Exercise brief
Copy all records verbatim, images excluded.

Material for this exercise
□ □ □ □ □ □ □
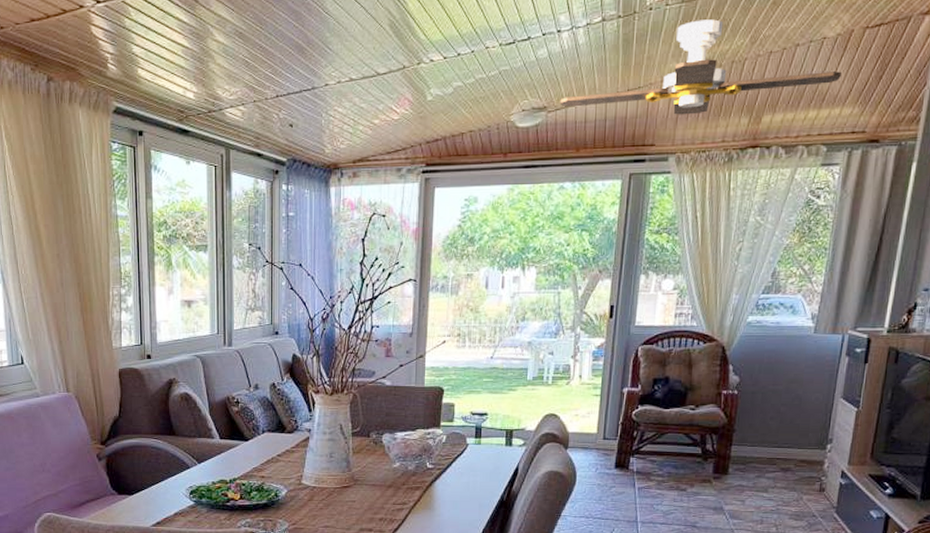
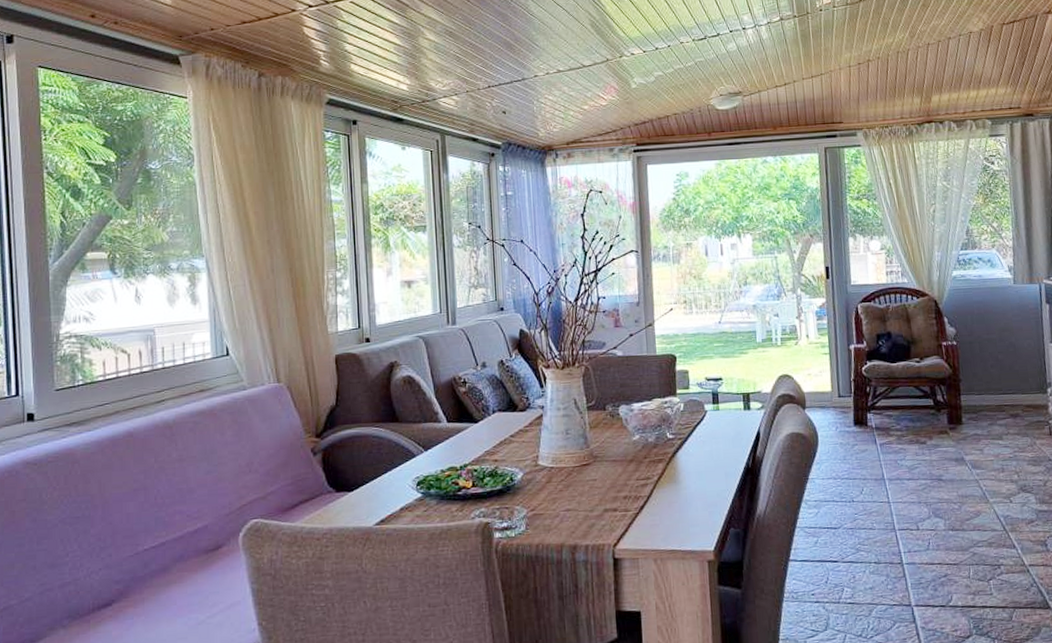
ceiling fan: present [560,19,843,115] -> none [753,18,991,97]

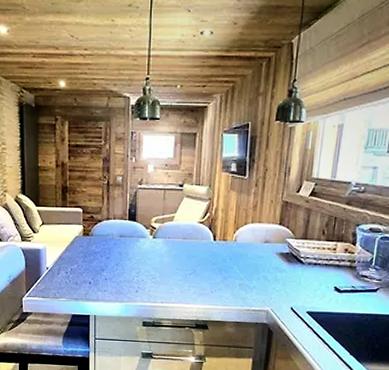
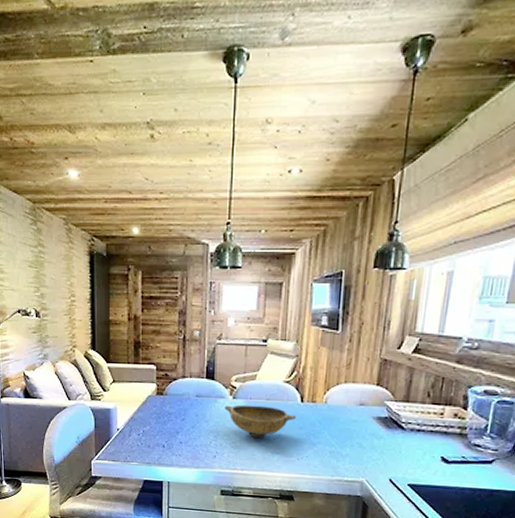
bowl: none [145,243,209,273] -> present [224,404,296,438]

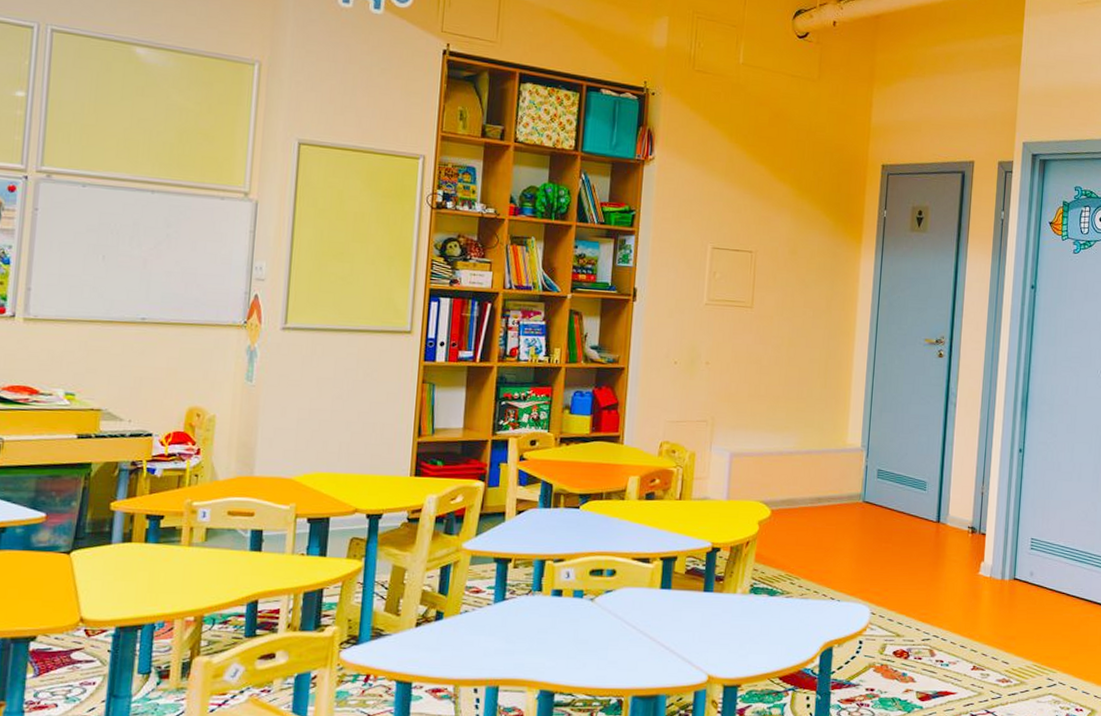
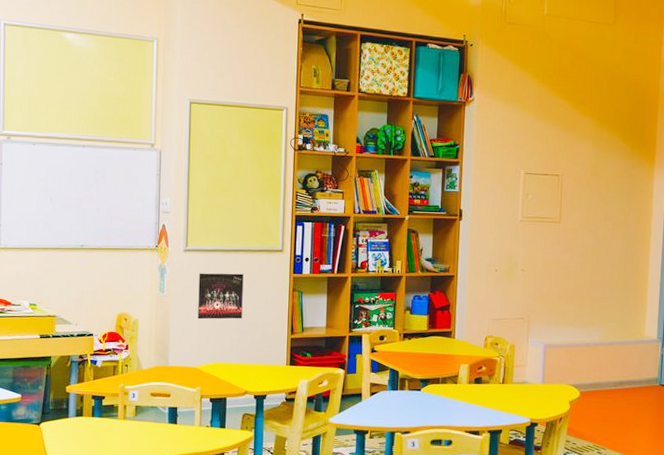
album cover: none [296,357,359,417] -> present [198,273,244,320]

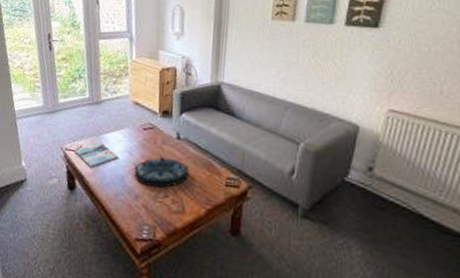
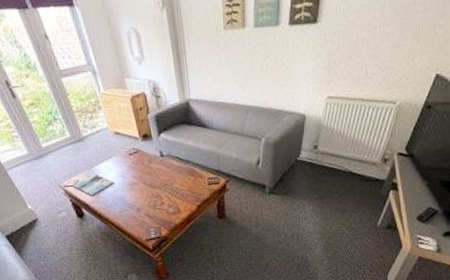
serving tray: present [134,157,189,188] -> none [130,173,177,200]

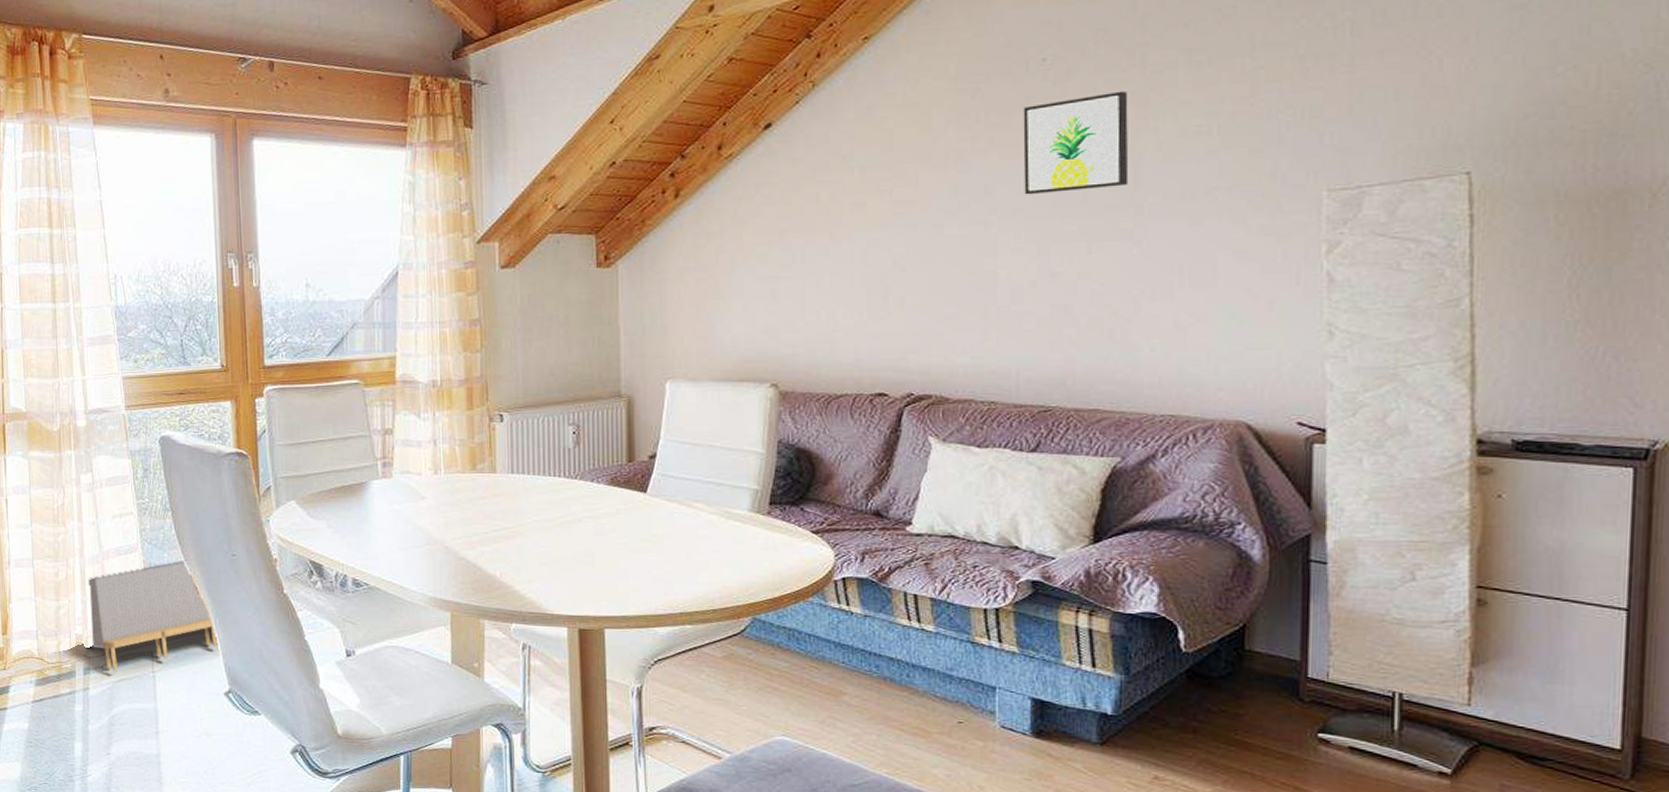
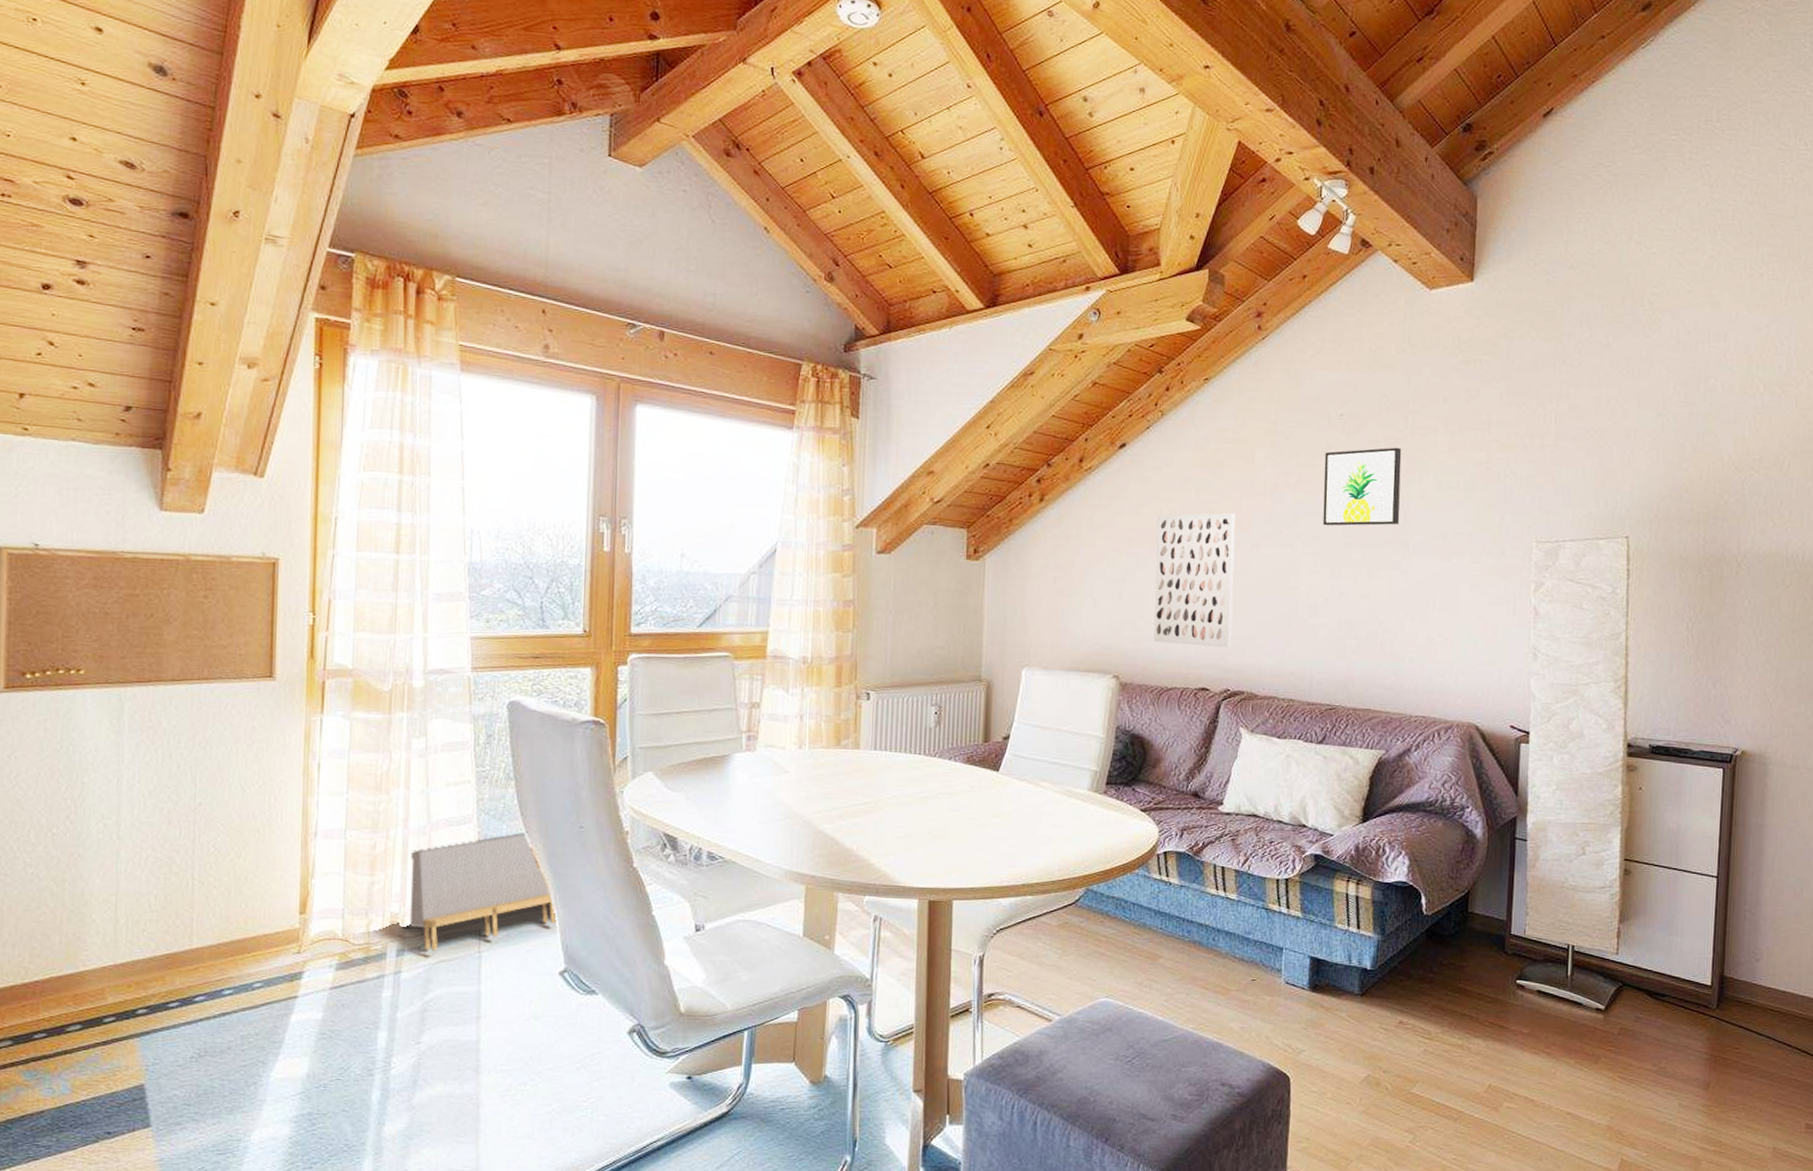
wall art: none [813,191,913,346] -> present [1154,513,1235,648]

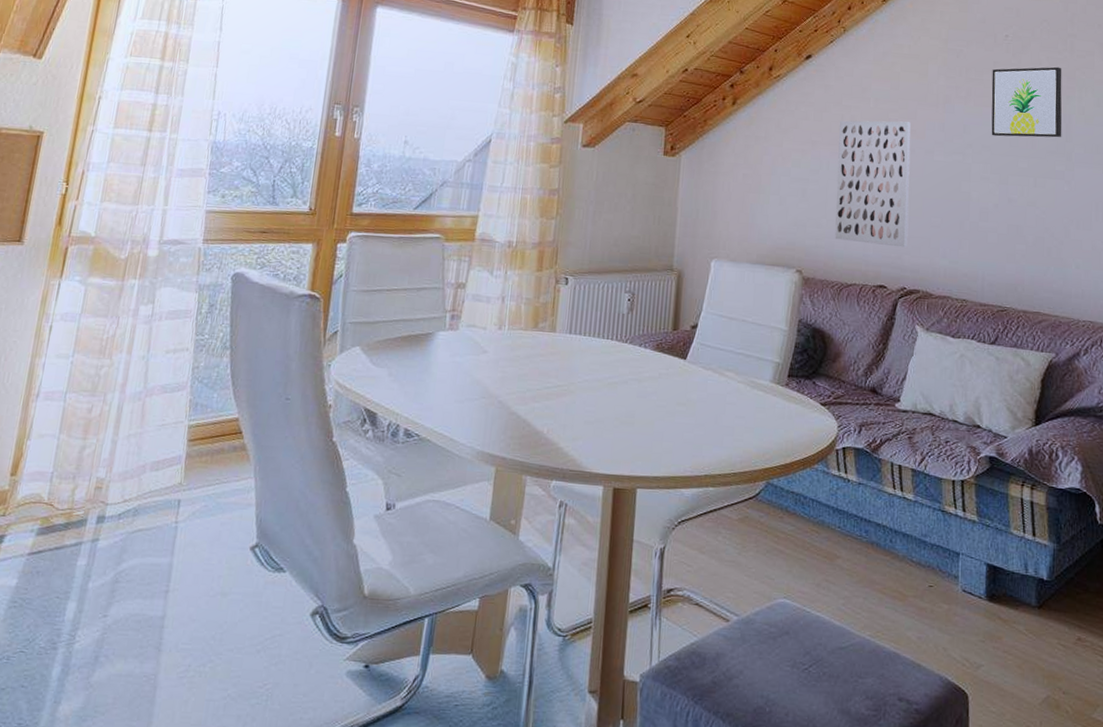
storage bin: present [406,831,557,952] -> none [110,401,255,520]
□ □ □ □ □ □ □
Reply to the exercise
ceiling fan: present [560,19,843,115] -> none [753,18,991,97]

bowl: none [145,243,209,273] -> present [224,404,296,438]

album cover: none [296,357,359,417] -> present [198,273,244,320]

serving tray: present [134,157,189,188] -> none [130,173,177,200]

wall art: none [813,191,913,346] -> present [1154,513,1235,648]

storage bin: present [406,831,557,952] -> none [110,401,255,520]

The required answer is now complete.